# [ABOUT THIS EXERCISE]
What lines below contain the string "held"? List them all.
··· DATA SUPPLIED ···
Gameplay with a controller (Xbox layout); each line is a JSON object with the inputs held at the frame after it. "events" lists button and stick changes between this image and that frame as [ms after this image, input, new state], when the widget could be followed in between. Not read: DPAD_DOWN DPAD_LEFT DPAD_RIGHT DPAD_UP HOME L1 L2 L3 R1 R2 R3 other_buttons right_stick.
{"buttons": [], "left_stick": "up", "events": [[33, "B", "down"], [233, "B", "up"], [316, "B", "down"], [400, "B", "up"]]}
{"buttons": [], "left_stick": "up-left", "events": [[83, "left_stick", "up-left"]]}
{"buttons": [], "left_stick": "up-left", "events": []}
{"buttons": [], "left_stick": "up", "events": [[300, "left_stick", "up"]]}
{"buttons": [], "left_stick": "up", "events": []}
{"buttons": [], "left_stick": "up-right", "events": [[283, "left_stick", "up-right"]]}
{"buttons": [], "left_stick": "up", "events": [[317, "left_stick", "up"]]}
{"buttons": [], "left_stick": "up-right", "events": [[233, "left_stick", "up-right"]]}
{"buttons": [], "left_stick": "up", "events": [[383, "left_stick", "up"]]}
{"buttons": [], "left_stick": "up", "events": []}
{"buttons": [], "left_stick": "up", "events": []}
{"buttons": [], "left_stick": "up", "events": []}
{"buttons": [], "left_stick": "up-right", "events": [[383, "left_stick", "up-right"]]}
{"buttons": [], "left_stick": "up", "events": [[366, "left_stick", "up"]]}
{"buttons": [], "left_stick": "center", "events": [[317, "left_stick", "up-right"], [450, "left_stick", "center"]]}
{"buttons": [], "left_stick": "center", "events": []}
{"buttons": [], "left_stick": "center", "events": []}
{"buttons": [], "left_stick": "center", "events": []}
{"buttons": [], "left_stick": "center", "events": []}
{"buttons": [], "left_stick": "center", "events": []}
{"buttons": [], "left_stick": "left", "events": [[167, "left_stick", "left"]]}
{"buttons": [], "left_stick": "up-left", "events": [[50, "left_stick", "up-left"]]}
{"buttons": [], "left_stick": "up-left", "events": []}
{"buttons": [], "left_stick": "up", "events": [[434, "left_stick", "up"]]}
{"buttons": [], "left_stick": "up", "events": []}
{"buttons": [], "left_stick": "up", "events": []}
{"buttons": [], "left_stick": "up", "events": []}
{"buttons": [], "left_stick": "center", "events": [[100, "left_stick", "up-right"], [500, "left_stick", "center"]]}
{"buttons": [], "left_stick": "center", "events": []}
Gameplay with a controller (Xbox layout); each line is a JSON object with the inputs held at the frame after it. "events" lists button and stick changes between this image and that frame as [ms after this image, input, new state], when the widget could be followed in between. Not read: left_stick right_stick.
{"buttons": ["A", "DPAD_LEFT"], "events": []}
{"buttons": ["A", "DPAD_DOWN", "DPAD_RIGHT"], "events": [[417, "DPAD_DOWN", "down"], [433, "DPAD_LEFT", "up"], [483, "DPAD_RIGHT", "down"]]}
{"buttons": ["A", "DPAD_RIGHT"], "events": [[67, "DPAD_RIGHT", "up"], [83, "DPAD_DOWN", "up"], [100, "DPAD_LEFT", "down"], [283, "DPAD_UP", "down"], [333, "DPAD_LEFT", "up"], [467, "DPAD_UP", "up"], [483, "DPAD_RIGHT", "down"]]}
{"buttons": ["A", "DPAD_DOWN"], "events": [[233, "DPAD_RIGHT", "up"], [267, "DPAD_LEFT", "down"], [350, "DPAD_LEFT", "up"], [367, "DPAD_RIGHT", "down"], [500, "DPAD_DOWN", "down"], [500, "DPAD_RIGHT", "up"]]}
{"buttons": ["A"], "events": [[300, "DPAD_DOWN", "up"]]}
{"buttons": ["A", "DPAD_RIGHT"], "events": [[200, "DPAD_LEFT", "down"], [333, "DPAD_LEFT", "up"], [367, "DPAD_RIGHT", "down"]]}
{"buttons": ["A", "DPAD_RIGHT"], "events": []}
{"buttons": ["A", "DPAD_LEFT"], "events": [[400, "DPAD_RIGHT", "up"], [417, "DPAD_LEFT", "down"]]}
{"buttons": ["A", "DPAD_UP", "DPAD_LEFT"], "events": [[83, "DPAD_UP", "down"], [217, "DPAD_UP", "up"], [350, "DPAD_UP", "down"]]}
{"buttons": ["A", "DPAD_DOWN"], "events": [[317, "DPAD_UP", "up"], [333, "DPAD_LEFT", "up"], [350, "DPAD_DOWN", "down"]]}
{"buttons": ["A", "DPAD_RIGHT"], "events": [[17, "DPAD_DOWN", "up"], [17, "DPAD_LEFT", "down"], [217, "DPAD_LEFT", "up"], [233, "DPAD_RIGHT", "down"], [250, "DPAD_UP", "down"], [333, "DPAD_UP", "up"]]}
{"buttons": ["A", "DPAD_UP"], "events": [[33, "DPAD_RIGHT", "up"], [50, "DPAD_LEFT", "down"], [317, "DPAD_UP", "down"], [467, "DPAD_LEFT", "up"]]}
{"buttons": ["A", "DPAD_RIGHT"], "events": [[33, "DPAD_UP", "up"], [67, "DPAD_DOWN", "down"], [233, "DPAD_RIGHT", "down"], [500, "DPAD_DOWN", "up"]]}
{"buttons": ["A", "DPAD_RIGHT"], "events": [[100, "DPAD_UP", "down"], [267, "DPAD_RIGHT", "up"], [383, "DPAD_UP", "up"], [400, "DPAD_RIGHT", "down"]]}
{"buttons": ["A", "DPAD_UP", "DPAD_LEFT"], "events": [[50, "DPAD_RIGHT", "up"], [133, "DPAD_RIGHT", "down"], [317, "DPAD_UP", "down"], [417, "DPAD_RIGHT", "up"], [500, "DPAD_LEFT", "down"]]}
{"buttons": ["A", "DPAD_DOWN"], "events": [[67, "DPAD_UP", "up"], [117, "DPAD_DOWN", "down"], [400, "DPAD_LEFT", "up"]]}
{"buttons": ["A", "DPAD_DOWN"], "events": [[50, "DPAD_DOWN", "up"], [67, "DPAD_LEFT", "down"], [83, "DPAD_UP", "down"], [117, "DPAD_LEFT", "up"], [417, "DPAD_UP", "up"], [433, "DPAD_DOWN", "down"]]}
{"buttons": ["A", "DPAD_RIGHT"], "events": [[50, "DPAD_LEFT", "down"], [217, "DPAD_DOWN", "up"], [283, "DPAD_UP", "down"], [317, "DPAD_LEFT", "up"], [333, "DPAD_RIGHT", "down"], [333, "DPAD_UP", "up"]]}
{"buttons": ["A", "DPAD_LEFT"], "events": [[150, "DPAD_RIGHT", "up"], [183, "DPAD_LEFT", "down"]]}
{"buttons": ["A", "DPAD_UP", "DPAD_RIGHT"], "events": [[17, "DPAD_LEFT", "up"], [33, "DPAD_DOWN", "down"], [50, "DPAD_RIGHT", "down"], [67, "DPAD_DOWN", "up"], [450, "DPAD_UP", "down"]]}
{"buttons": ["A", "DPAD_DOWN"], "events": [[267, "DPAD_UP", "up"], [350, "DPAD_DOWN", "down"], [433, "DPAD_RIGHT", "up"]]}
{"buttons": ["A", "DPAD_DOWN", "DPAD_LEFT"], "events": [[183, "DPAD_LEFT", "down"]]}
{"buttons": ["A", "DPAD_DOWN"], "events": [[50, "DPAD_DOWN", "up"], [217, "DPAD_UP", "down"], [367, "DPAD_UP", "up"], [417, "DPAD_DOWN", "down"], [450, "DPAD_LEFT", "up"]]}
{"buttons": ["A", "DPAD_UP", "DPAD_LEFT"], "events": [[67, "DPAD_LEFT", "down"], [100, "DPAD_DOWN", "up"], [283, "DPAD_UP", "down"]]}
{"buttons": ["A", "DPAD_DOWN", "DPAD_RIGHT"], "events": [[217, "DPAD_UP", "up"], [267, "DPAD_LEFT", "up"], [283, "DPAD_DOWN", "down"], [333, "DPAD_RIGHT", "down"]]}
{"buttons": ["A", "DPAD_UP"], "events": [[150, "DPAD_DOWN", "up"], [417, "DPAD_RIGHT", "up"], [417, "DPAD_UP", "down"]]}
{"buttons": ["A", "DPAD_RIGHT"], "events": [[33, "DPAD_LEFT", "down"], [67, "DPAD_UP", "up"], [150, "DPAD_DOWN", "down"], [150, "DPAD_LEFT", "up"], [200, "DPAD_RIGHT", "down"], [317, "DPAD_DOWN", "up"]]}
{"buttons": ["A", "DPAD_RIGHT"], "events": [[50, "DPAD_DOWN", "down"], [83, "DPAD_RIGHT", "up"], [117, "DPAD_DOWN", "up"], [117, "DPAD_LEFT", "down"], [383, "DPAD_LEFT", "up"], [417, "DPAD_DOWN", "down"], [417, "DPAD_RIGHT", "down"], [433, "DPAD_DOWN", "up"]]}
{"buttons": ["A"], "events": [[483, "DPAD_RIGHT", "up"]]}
···
# [TASK ANSWER]
Gameplay with a controller (Xbox layout); each line is a JSON object with the inputs held at the frame after it. "events" lists button and stick changes between this image and that frame as [ms after this image, input, new state], when the widget could be followed in between. Not read: DPAD_DOWN DPAD_LEFT DPAD_RIGHT DPAD_UP HOME L1 L2 L3 R1 R2 R3 other_buttons right_stick.
Gameplay with a controller (Xbox layout); each line is a JSON object with the inputs held at the frame after it. "events" lists button and stick changes between this image and that frame as [ms after this image, input, new state], when the widget could be followed in between. Not read: left_stick right_stick.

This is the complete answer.